Of course, every scientist who was not receiving a paycheck from the NFL has noted in the past 15 months that science dictates that footballs would lose air pressure when taken from a warm environment into a cold environment. In fact, even the NFL seemed to acknowledge this when ESPN reported prior to a playoff game in frigid Minneapolis that the footballs would be switched at halftime to avoid playing with footballs with low air pressure.
But, apparently, even though the NFL was worried about PSI that day in Minnesota, the league is claiming it was not worried about it. The league was just worried about protocol. What are you going to do about it?
As a reminder, that protocol did not exist when Jim McNally took the bag of game balls out of the officials' locker room and into a bathroom. That protocol was established last July.
And, of course, the central attack on the Patriots and Tom Brady focused on the PSI of footballs. A bunch of folks who had no clue what they were doing stuck some gauges in footballs at halftime in January in Massachusetts and automatically declared the team to be guilty of illegally taking air out of them. In the league-sponsored investigation, Ted Wells included 100 pages of highly questionable and downright deceptive science from the consulting firm Exponent.
In a "scandal" dubbed "DeflateGate," it was essential that actual illegal deflation took place. Otherwise, what are we really talking about?
The science was key all along ... until the NFL could no longer control the science. And more than likely, when the NFL tested the PSI of footballs at "random" games throughout the year, the league found that -- gasp -- science actually exists. PSI numbers fluctuate. MIT professors weren't inventing basic science.
So, as has been the case throughout the whole mess, the NFL is moving the goalposts. Now, only violations of the pregame protocol were being checked in 2015, and unsurprisingly, no ball boys went gallivanting around stadiums this year after seeing World War III play out between the NFL and the Patriots.
And, just as has been the case all along, Vincent and the NFL made no note of the NFL actually violating protocol themselves. You may remember that Scott Zolak reported that the officials for the Chiefs-Patriots playoff game forgot their air pressure gauges AND THE KICKING BALLS FOR THE GAME back in their hotel room in Boston. Whoops! No violation there, though. NFL employees have never acted improperly, according to the NFL.

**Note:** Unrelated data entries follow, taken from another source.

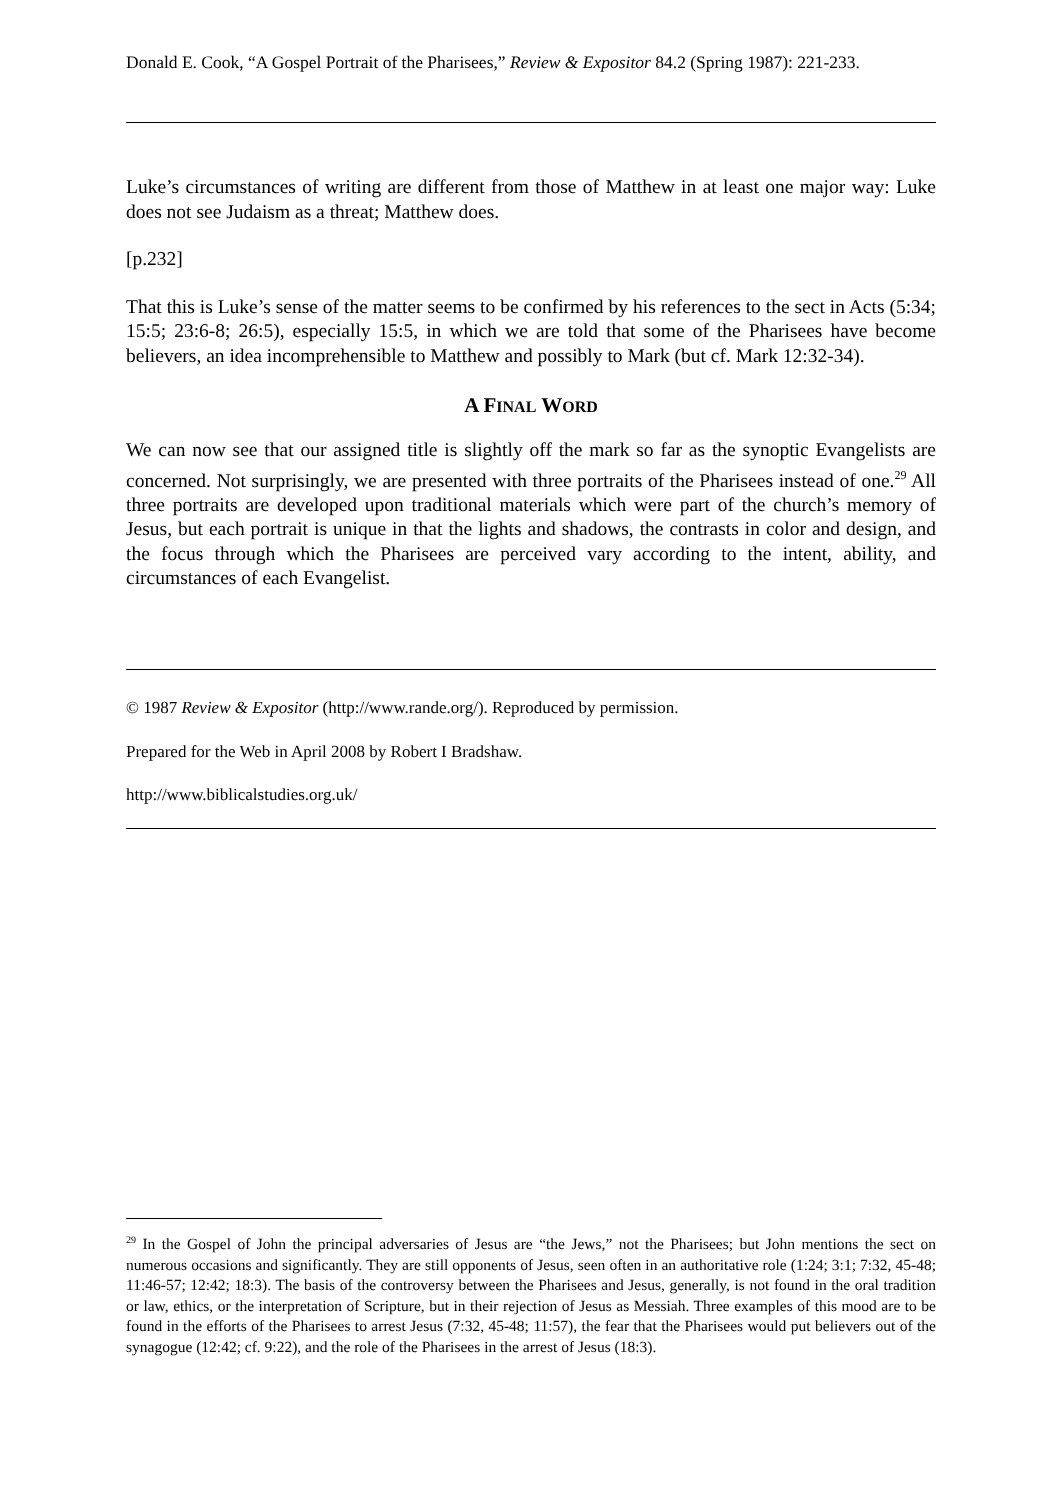Donald E. Cook, “A Gospel Portrait of the Pharisees,” Review & Expositor 84.2 (Spring 1987): 221-233.
Luke’s circumstances of writing are different from those of Matthew in at least one major way: Luke does not see Judaism as a threat; Matthew does.
[p.232]
That this is Luke’s sense of the matter seems to be confirmed by his references to the sect in Acts (5:34; 15:5; 23:6-8; 26:5), especially 15:5, in which we are told that some of the Pharisees have become believers, an idea incomprehensible to Matthew and possibly to Mark (but cf. Mark 12:32-34).
A FINAL WORD
We can now see that our assigned title is slightly off the mark so far as the synoptic Evangelists are concerned. Not surprisingly, we are presented with three portraits of the Pharisees instead of one.<sup>29</sup> All three portraits are developed upon traditional materials which were part of the church’s memory of Jesus, but each portrait is unique in that the lights and shadows, the contrasts in color and design, and the focus through which the Pharisees are perceived vary according to the intent, ability, and circumstances of each Evangelist.
© 1987 Review & Expositor (http://www.rande.org/). Reproduced by permission.
Prepared for the Web in April 2008 by Robert I Bradshaw.
http://www.biblicalstudies.org.uk/
<sup>29</sup> In the Gospel of John the principal adversaries of Jesus are “the Jews,” not the Pharisees; but John mentions the sect on numerous occasions and significantly. They are still opponents of Jesus, seen often in an authoritative role (1:24; 3:1; 7:32, 45-48; 11:46-57; 12:42; 18:3). The basis of the controversy between the Pharisees and Jesus, generally, is not found in the oral tradition or law, ethics, or the interpretation of Scripture, but in their rejection of Jesus as Messiah. Three examples of this mood are to be found in the efforts of the Pharisees to arrest Jesus (7:32, 45-48; 11:57), the fear that the Pharisees would put believers out of the synagogue (12:42; cf. 9:22), and the role of the Pharisees in the arrest of Jesus (18:3).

It's all startling but entirely unsurprising. If you get a chance, go back and read Jeffrey Kessler's questioning of Troy Vincent back at Tom Brady's appeal hearing in New York last June (it begins on page 228). Kessler ran mental laps around Vincent, getting the executive in charge of "integrity of the game" to admit that there was literally no basis of knowledge on which the NFL could have leaned to conclude that the Patriots had illicitly deflated footballs.
Yet, the PSI issue remained the NFL's linchpin. The NFL leaked false PSI numbers to ESPN and even provided false PSI information to the Patriots in order to get them to open their doors to the investigation and put them on their heels from the very get-go. Of course, after the Chris Mortensen story was proven to be completely wrong by the NFL's own Wells report, the NFL had to change the story. "General awareness" turned into involvement in a scheme, lies were told in official rulings and then later repeated in a federal appeals court, and a destroyed cell phone was used to distract from the matter at hand. Namely, were the footballs actually deflated?
Scientists say it's more probable than not that the footballs were not deflated by a human. Now, the NFL is basically saying that it doesn't even matter.
It's essentially a case that the Patriots can never win, because the NFL constantly changes the charges.